Work order: A word-for-word copy of the entries is needed, and it should contain no images.

---------- Records provided

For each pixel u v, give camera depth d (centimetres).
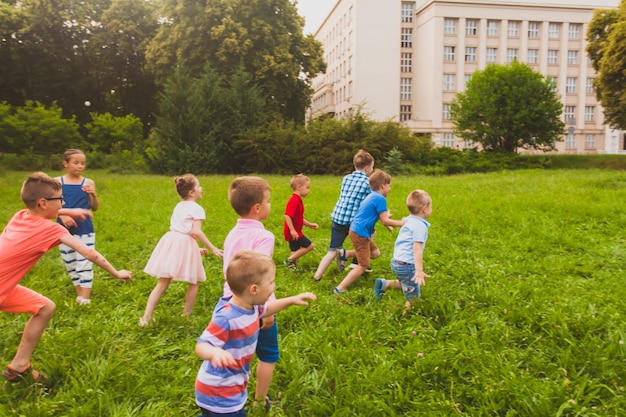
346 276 570
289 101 3503
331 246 604
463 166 2667
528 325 431
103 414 316
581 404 315
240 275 256
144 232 888
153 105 4022
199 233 462
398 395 329
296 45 3488
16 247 337
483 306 493
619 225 877
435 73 5409
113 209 1124
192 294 479
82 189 527
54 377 358
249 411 316
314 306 491
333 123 2670
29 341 346
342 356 378
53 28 3594
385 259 671
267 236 318
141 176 2227
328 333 423
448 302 480
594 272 605
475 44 5488
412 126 5347
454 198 1225
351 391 335
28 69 3600
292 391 336
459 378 352
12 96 3669
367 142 2603
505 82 3197
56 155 2536
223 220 980
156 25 3722
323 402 326
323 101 7444
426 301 480
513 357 374
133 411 313
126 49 3662
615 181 1529
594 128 5703
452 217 955
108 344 401
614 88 3067
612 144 5675
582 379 337
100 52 3681
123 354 386
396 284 519
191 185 476
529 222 901
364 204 540
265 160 2516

--------------------

Final answer:
For each pixel u v, give camera depth d (centimetres).
346 276 570
289 101 3503
331 246 604
463 166 2667
528 325 431
103 414 316
581 404 315
240 275 256
144 232 888
153 105 4022
199 233 462
398 395 329
296 45 3488
16 247 337
483 306 493
619 225 877
435 73 5409
113 209 1124
192 294 479
82 189 527
54 377 358
249 411 316
314 306 491
333 123 2670
29 341 346
342 356 378
53 28 3594
385 259 671
267 236 318
141 176 2227
328 333 423
448 302 480
594 272 605
475 44 5488
412 126 5347
454 198 1225
351 391 335
28 69 3600
292 391 336
459 378 352
12 96 3669
367 142 2603
505 82 3197
56 155 2536
223 220 980
156 25 3722
323 402 326
323 101 7444
426 301 480
513 357 374
133 411 313
126 49 3662
615 181 1529
594 128 5703
452 217 955
108 344 401
614 88 3067
612 144 5675
582 379 337
100 52 3681
123 354 386
396 284 519
191 185 476
529 222 901
364 204 540
265 160 2516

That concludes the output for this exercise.